Le contexte d’utilisation et l’intention (niya) jouent un rôle déterminant dans la licéité du port. Le hadith prophétique l’affirme : « Les actes ne valent que par les intentions ». Porter des extensions pour son mari dans le cadre privé est encouragé en islam, à condition d’utiliser un matériau synthétique (selon l’avis nuancé) et d’avoir une intention pure.

L’embellissement mutuel entre époux fait partie des droits conjugaux et renforce les liens du mariage. Le Prophète (ṣallā-llāhu ʿalayhi wa sallam) encourageait les femmes à prendre soin de leur apparence pour leurs maris. Cette pratique s’inscrit dans la sunnah de l’embellissement licite.

En revanche, plusieurs contextes deviennent problématiques. Le tabarruj (étalage de beauté provocateur en public) contrevient aux règles de pudeur islamique. Porter des extensions dans l’intention de séduire des non-mahram (hommes étrangers) est clairement interdit. La tromperie envers un prétendant, en cachant son apparence naturelle jusqu’après le mariage, pose également problème. Certains savants recommandent de retirer les extensions lors des rendez-vous de mariage (khitba) pour permettre au futur époux de voir l’apparence réelle de sa future épouse.

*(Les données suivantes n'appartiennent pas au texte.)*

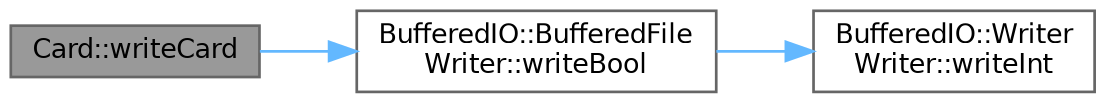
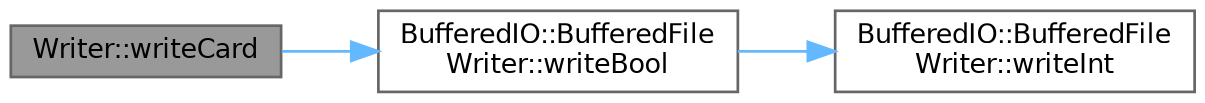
  digraph {
    rankdir=LR
    node [color=grey40 fillcolor=white fontname=Helvetica fontsize=10 shape=box style=filled]
    edge [color=steelblue1 fontname=Helvetica fontsize=10 labelfontname=Helvetica labelfontsize=10 style=solid]
-   n1 [color=gray40 fillcolor=grey60 fontcolor=black height=0.2 label="Card::writeCard" width=0.4]
+   n1 [color=gray40 fillcolor=grey60 fontcolor=black height=0.2 label="Writer::writeCard" width=0.4]
    n2 [height=0.2 label="BufferedIO::BufferedFile\lWriter::writeBool" width=0.4]
-   n3 [height=0.2 label="BufferedIO::Writer\lWriter::writeInt" width=0.4]
+   n3 [height=0.2 label="BufferedIO::BufferedFile\lWriter::writeInt" width=0.4]
    n1 -> n2
    n2 -> n3
  }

L’ostentation (riya’) et la rivalité entre femmes constituent un autre écueil. Si l’intention est de se montrer supérieure aux autres ou de susciter l’envie, l’acte perd sa licéité même si le matériau est permis. Pour les femmes voilées (portant le hijab), la question se pose différemment. Les extensions restent généralement couvertes en public, ce qui limite les problèmes liés au tabarruj. Pour une célibataire, la modération reste recommandée. En cas de doute persistant sur votre situation personnelle, consultez un savant local qualifié de votre école juridique (madhab).